----- Supplied information
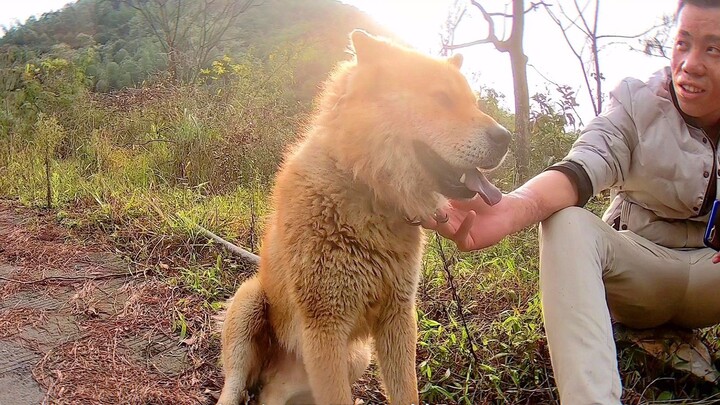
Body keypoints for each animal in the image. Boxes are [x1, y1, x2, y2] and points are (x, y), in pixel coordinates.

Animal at [217, 30, 510, 404]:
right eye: (442, 98)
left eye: (473, 102)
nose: (506, 137)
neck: (364, 186)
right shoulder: (325, 326)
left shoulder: (398, 318)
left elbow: (406, 392)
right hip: (249, 303)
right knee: (237, 386)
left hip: (354, 357)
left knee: (272, 392)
----------
Exercise requirements: With the pictures omitted, print each line of the data above precisely as given.

Expected answer:
Body keypoints for each animal in the image. Boxes are [x1, y1, x2, y2] and points are (x, y), in pixel coordinates.

Animal at [217, 30, 510, 404]:
right eye: (442, 98)
left eye: (473, 102)
nose: (506, 137)
neck: (364, 186)
right shoulder: (325, 326)
left shoulder: (398, 318)
left elbow: (406, 392)
right hip: (249, 303)
right knee: (237, 386)
left hip: (354, 357)
left knee: (272, 392)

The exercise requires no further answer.